MOMO de J. Garnier y R. Hotin – Reseña Cómic

Con un derroche de ternura y un marcado estilismo japonés, Jonathan Garnier escribe la historia de la pequeña Momo. Una historia que evoca nuestros recuerdos más felices de la infancia. Y donde algunos de los principales valores humanos cobran especial protagonismo. Una obra publicada por Norma Editorial y que disfrutarán tanto niños como adultos.

MOMO

Momo. Mirai Chan en Normandía.

Jonathan Garnier crea a Momo inspirándose en el libro de fotografías de Kotori Kawashima, ”Mirai Chan”. Un libro que recoge más de cien imágenes de una pequeña y adorable niña japonesa de 4 años.
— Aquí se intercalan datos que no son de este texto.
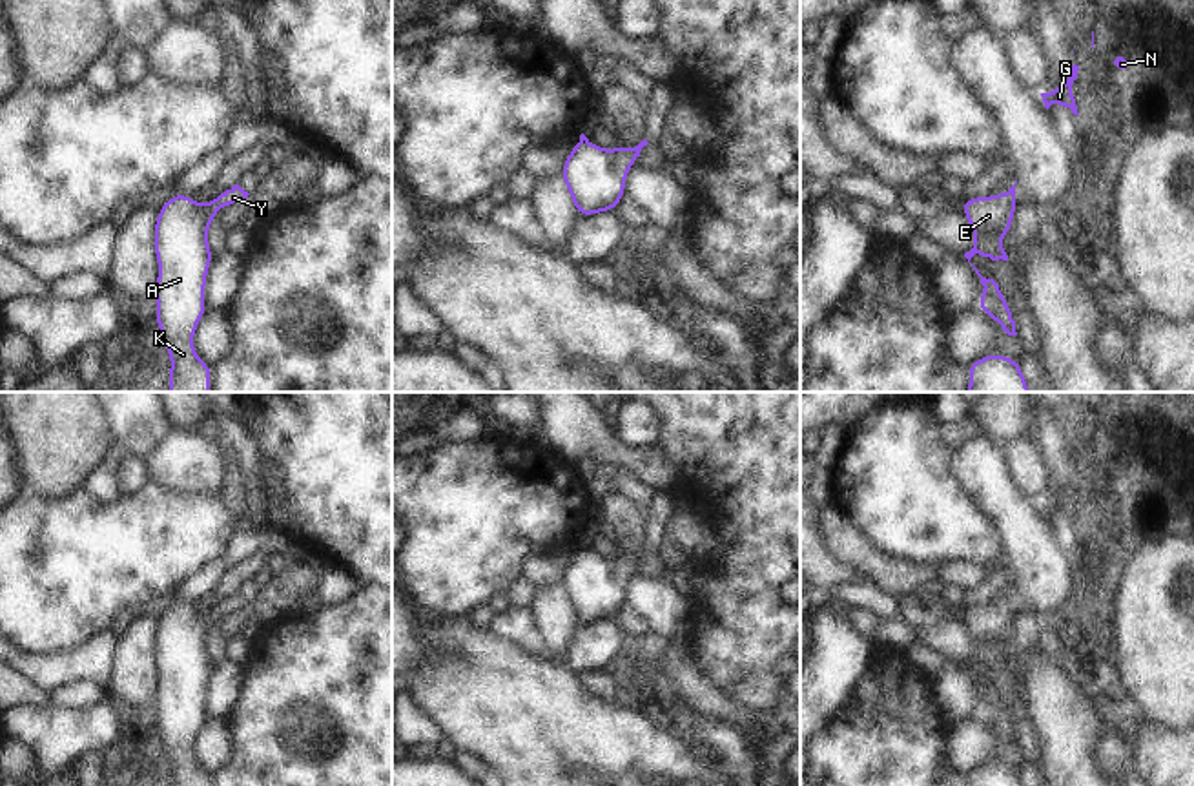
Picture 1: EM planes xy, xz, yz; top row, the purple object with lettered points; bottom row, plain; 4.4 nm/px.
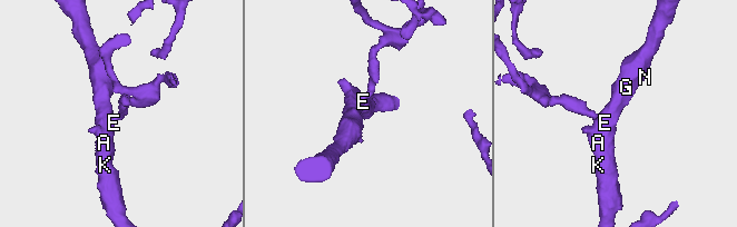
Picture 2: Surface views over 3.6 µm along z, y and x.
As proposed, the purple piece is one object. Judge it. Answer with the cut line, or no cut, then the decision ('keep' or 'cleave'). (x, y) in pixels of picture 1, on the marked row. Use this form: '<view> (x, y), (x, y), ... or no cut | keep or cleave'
no cut | keep

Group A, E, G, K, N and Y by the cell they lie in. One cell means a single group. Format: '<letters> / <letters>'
A E G K N Y

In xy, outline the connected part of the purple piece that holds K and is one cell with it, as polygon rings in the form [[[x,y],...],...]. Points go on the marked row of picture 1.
[[[239,184],[213,201],[197,204],[177,193],[159,210],[153,248],[159,263],[155,319],[171,357],[170,392],[210,392],[211,367],[193,350],[193,334],[206,314],[206,275],[213,259],[208,228],[217,212],[244,201],[250,193]]]

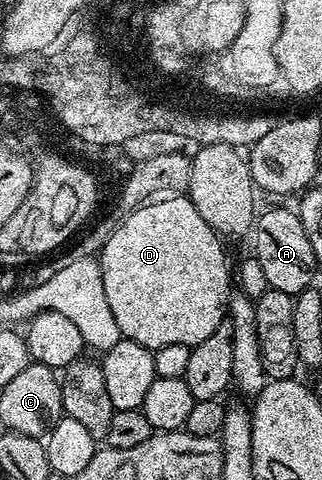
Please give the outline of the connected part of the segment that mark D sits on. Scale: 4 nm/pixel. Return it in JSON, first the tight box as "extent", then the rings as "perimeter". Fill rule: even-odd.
{"extent":[100,197,232,351],"perimeter":[[[188,197],[137,207],[123,219],[126,220],[111,230],[100,248],[104,294],[108,296],[116,325],[120,325],[122,338],[136,341],[149,351],[164,345],[192,348],[204,341],[204,337],[209,337],[228,315],[232,267],[226,264],[223,240],[210,228],[208,221],[196,213],[196,205],[192,205]]]}

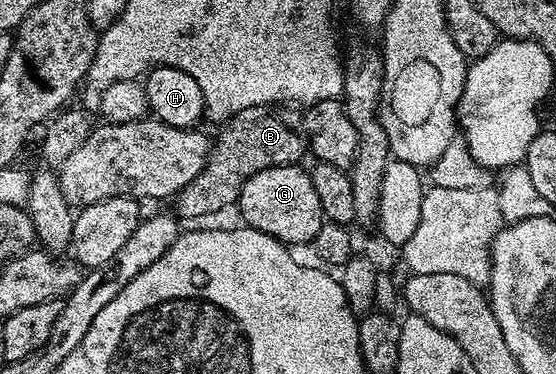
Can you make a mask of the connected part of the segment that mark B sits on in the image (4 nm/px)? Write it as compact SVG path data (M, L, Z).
M253 106L249 110L241 110L241 114L220 128L223 129L219 137L214 137L211 153L201 174L197 174L189 186L173 197L174 215L184 221L195 220L198 216L215 216L230 204L231 207L238 205L241 190L245 182L253 178L253 174L261 174L261 170L277 166L298 165L299 159L303 155L306 157L309 152L307 135L301 131L300 113L291 106Z

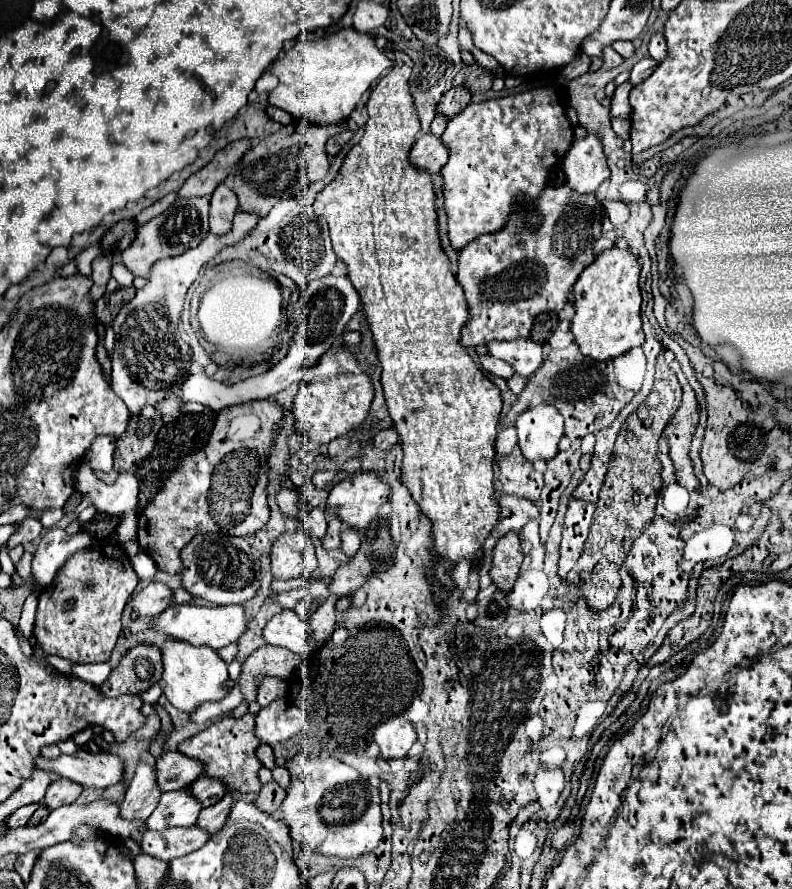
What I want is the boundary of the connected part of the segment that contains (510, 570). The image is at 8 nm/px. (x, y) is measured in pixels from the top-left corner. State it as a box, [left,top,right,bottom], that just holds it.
[491,532,525,592]

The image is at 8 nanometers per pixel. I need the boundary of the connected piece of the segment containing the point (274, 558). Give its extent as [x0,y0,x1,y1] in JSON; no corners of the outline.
[271,530,307,580]

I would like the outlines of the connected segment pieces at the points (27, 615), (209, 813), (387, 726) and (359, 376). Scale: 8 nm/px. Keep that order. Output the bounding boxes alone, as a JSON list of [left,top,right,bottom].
[[19,592,37,636],[199,792,235,834],[375,716,417,760],[293,344,375,444]]

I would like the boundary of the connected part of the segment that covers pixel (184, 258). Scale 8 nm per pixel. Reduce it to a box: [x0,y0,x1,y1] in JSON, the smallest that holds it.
[111,210,259,416]

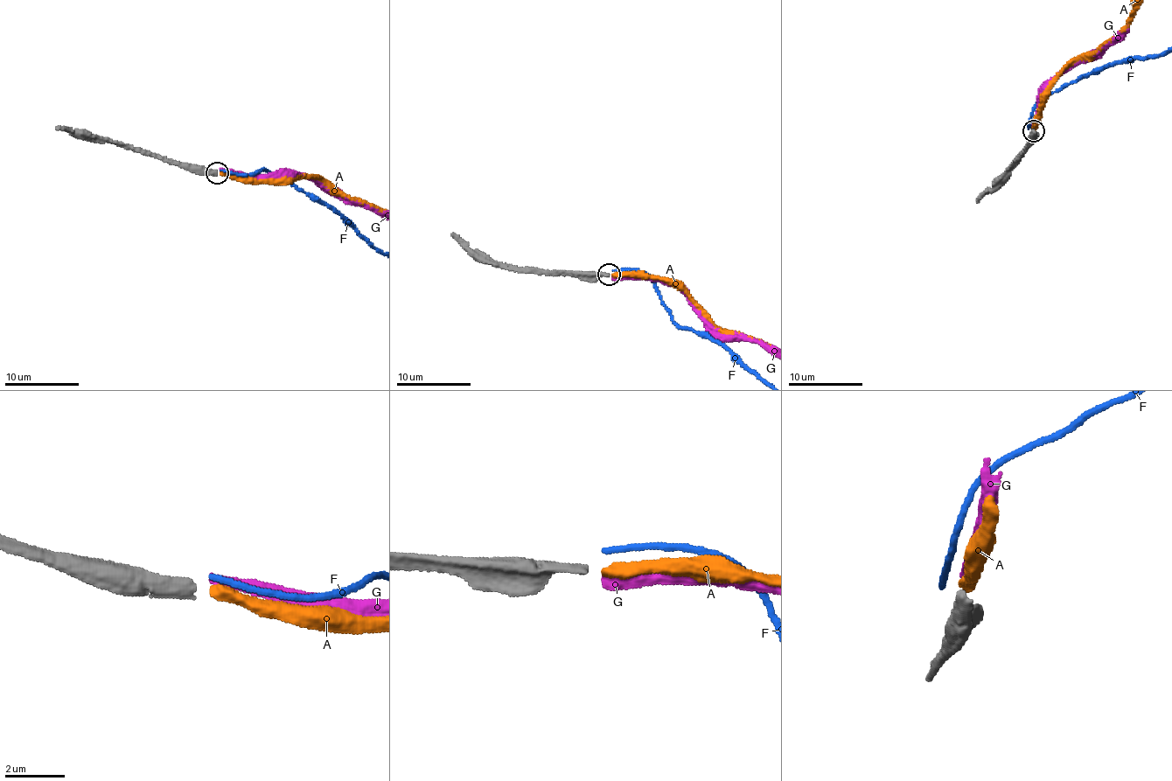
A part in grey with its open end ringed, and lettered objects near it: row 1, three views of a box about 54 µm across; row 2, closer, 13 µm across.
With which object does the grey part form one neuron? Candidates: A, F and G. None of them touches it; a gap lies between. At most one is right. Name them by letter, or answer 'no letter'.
A

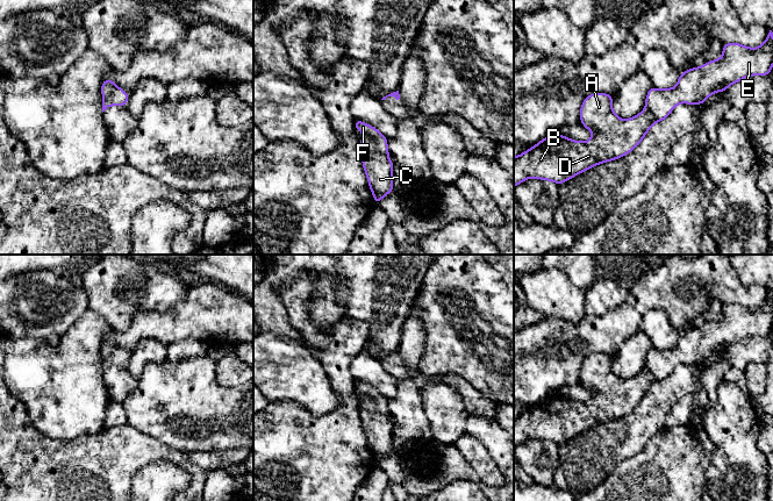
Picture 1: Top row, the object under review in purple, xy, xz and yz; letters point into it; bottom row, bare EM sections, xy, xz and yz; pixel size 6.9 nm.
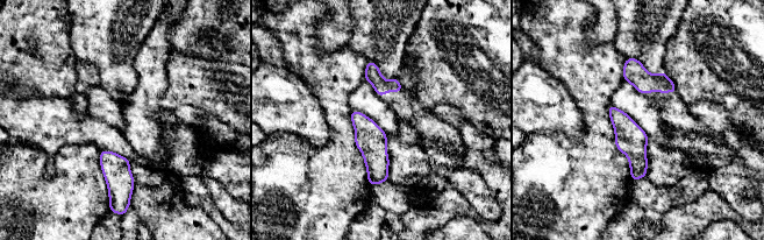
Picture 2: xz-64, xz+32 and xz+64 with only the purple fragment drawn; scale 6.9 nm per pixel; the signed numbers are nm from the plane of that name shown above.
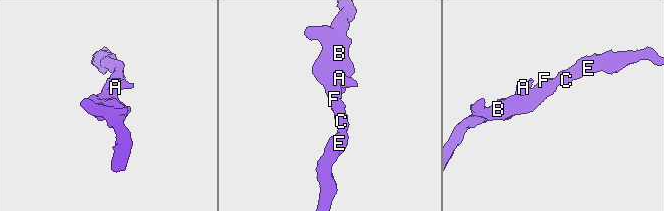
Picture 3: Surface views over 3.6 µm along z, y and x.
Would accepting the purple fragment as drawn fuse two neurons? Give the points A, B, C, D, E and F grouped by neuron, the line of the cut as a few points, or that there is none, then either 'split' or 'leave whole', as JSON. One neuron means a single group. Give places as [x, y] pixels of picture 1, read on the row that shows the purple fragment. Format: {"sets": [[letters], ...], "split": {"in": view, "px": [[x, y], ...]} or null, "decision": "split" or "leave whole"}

Sus mofletes sonrosados, su corte de pelo a la taza y sus mucho más que expresivas miradas cautivaron el corazón de miles de personas en todo el mundo. A Garnier tampoco le dejaron indiferente las instantáneas de esta pequeña. Y es que las imágenes de Kawashima capturan, con natural belleza, momentos cotidianos de la vida de la niña en su aldea de la isla de Sado. Un conjunto de fotografías que plasman toda la magia que hay en la mirada de un niño.

Los bucólicos motivos de las fotografías de Kotori despiertan en el escritor los recuerdos más felices de su infancia en los campos de Normandía. Y serán estos dos puntos de partida, Mirai Chan y Normadía, los sólidos cimientos para la historia. Una historia que está impecablemente rematada con el soporte gráfico de Rony Hotin. Gracias a Hotin el diablillo que Garnier crea en su mente, se materializa en preciosas ilustraciones que nos enamoran. Historietista y dibujante construyen de este modo un hermoso cuento que no es sólo para niños.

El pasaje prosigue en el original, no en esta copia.